OPINION OF THE COURT
The issue in this case is whether ERISA’s definition of “fiduciary” includes an entity that receives contributions from employers and awards benefits to participants pursuant to an agreement with trustees of a union welfare fund. We conclude that the allegations in plaintiffs complaint were sufficient to preclude a ruling that no fiduciary status existed as a matter of law. Accordingly, we will reverse the District Court’s ruling that the complaint failed to state a claim. The facts are taken from the plaintiffs proposed amended complaint. Plaintiff is the Board of Trustees of Bricklayers and Allied Craftsman Local 6 of New Jersey Welfare Fund, an employee benefit plan within the meaning of ERISA, 29 U.S.C. § 1002(3). The members of the Board of Trustees have the discretionary authority to manage and control the Local 6 Fund and are fiduciaries under ERISA, 29 U.S.C. § 1002(21)(A). They meet only four to six times a year.
In 1988, the Board entered into an agreement providing that defendant Wett-lin Associates, Inc. would provide administrative services to Local 6 Fund. The Board delegated to Wettlin the day-to-day responsibility to control, manage, hold, safeguard, and account for the fund’s assets and income. Wettlin determined the legitimate expenses of the fund, wrote checks, and disbursed assets from the fund’s bank account in accordance with such determinations. That conduct was within Wettlin’s discretion and it was not required to seek approval from the Trustees in advance.
Wettlin was also required to collect contributions from employers under the terms of collective bargaining agreements, deposit them in Local 6 Fund’s bank account, and make payments in accordance with the fund’s obligations under the plan. As stated in the agreement, Wettlin would receive the following monthly compensation:
Welfare Fund . $2,208.33
Pension Fund. $ 833.33
Annuity Fund . $ 833.33
Apprentice Training Fund... $ 41.67
TOTAL. $3,916.66
According to the complaint, “effective as of January, 1996, the [Local 6] Fund also collected fringe benefit funds from contributing employers which, in turn, were to be transferred by the Fund for deposit to the New Jersey Bricklayers and Allied Craft-workers Health Fund [ (‘state-wide fund’)].” In carrying out this arrangement, Wettlin was to transfer ninety-eight percent of the employer contributions ear *272 marked for the state-wide fund to that entity. The amended complaint alleges that the two percent not transferred became an asset of Local 6 Fund.

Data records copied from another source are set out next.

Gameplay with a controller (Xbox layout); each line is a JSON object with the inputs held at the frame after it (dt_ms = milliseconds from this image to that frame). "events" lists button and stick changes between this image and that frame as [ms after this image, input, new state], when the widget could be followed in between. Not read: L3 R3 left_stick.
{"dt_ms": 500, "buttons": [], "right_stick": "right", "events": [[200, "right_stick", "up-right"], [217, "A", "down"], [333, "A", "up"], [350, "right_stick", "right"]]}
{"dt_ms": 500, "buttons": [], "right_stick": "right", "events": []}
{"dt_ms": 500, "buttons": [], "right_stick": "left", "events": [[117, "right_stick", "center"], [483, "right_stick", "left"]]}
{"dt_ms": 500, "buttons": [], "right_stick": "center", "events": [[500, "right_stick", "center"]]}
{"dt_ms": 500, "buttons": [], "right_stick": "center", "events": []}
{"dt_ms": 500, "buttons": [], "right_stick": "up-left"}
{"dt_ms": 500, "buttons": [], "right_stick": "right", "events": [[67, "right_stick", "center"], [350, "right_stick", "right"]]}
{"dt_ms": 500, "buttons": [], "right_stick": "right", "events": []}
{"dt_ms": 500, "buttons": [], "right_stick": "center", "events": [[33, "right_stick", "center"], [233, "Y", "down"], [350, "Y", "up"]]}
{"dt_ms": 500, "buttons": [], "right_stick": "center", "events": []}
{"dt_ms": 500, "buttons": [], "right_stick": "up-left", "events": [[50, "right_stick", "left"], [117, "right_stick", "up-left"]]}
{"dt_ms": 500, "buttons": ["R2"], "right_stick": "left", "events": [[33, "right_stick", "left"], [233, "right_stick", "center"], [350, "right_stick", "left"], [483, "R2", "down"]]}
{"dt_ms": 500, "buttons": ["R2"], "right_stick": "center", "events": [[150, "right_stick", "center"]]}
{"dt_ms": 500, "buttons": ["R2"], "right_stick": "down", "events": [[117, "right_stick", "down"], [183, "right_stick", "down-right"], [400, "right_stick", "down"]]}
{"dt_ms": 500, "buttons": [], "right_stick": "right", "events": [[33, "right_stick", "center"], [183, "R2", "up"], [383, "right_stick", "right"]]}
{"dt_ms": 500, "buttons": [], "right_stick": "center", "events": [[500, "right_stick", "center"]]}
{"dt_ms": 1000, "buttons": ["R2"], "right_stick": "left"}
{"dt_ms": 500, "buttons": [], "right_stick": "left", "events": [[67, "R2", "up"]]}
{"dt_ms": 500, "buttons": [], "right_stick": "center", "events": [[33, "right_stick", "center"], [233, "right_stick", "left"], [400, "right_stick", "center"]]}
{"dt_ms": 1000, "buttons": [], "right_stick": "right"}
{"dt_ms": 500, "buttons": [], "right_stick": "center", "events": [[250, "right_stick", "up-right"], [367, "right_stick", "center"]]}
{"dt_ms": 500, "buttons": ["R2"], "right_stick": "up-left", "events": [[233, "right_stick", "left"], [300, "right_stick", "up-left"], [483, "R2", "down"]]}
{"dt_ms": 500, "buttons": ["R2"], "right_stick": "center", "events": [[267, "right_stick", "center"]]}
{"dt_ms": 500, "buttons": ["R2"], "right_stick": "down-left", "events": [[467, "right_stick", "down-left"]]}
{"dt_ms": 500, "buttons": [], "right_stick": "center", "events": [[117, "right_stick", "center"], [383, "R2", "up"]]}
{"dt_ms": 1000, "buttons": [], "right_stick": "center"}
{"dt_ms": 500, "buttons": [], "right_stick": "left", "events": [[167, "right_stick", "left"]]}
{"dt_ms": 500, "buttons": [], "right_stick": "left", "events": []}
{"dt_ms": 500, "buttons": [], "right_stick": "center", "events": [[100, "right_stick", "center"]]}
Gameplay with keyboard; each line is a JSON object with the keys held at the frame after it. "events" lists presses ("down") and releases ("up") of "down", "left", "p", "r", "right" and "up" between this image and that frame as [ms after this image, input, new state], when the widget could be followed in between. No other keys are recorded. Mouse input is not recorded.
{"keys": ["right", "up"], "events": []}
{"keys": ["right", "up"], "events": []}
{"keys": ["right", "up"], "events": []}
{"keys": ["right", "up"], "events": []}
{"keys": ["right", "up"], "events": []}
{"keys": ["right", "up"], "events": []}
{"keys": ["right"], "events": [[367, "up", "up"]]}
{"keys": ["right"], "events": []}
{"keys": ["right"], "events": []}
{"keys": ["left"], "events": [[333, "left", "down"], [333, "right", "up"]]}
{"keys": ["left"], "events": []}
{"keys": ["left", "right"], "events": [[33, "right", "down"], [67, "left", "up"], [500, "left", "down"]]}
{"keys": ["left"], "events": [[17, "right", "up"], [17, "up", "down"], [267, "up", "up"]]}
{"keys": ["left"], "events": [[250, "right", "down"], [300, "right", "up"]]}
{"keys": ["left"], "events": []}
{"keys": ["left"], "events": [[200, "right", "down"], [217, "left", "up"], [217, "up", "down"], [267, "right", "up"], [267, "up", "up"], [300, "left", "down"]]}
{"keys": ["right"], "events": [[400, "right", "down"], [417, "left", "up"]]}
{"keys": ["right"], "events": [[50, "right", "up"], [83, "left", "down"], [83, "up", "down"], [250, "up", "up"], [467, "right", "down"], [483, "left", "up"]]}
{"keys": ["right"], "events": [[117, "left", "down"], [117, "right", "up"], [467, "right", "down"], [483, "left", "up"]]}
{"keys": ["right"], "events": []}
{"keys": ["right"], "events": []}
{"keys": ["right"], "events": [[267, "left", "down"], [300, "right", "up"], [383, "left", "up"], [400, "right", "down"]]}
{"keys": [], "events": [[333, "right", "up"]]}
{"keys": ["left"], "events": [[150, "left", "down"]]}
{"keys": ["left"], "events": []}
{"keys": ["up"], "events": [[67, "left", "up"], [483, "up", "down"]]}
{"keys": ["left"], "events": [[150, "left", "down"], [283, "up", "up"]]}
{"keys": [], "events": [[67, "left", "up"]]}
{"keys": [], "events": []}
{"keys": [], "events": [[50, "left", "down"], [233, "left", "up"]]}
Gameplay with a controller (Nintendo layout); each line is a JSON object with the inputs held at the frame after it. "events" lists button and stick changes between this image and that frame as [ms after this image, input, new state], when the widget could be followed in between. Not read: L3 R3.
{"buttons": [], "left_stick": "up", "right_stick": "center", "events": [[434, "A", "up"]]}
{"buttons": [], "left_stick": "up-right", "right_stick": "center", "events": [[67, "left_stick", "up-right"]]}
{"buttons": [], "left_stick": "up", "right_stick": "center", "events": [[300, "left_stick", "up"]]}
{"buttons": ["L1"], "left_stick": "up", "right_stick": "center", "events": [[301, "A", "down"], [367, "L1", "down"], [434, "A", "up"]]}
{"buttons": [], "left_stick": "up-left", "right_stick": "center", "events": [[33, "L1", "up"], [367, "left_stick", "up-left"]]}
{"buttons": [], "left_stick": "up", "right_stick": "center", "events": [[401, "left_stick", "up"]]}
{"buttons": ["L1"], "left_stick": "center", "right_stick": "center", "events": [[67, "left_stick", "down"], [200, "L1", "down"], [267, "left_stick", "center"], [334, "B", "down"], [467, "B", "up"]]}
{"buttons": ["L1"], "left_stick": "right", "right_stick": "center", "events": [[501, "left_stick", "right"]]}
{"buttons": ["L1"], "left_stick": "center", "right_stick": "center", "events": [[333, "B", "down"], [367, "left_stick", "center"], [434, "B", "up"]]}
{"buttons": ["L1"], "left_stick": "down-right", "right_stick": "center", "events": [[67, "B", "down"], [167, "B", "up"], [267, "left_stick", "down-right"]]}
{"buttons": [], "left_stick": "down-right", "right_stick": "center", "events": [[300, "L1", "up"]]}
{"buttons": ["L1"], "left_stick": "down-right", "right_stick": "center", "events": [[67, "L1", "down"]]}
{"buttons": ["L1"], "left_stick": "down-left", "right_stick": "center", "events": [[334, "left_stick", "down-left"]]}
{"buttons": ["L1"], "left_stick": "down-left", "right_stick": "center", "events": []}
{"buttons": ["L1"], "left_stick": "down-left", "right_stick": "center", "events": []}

In February 1998, the Board notified Wettlin that its services would terminate on April 1, 1998. Beginning on March 1 and continuing through March 31, Wettlin paid itself $42,748.71 from the Local 6 Fund account, the amount representing the two percent withheld from payments to the state-wide fund.
Upon learning of this series of payments, the Board demanded reimbursement, and when this was refused, filed suit in the District Court of New Jersey. The Board alleged that Wettlin was a fiduciary under ERISA and had breached its duty to the fund. The complaint also pleaded various state law claims.
Relying on Federal Rule of Civil Procedure 12(b)(6), the District Court dismissed plaintiffs complaint because it failed to offer any factual basis to support its allegation that defendant was a fiduciary under ERISA. Plaintiff then proffered an amended complaint, which was rejected by a magistrate judge on the ground that it failed to state a claim that would survive a motion to dismiss. The District Judge agreed and dismissed the case, observing that Wettlin’s role was “nothing more than ministerial.” The Board appealed.
We exercise plenary review when examining the grant of a motion to dismiss pursuant to Federal Rule of Civil Procedure 12(b)(6).
Lorenz v. CSX Corp.,
The Board of Trustees argues that Wettlin can be a fiduciary under ERISA because discretion is not always a prerequisite for such a role. Even if discretion is required, the Board contends that the amended complaint sets forth a factual basis for concluding that Wettlin did function in that manner. Wettlin contends that it was not a fiduciary because it acted in a ministerial capacity, exercised no discretion, and additionally asserts that the money in question was not an asset of Local 6 Fund.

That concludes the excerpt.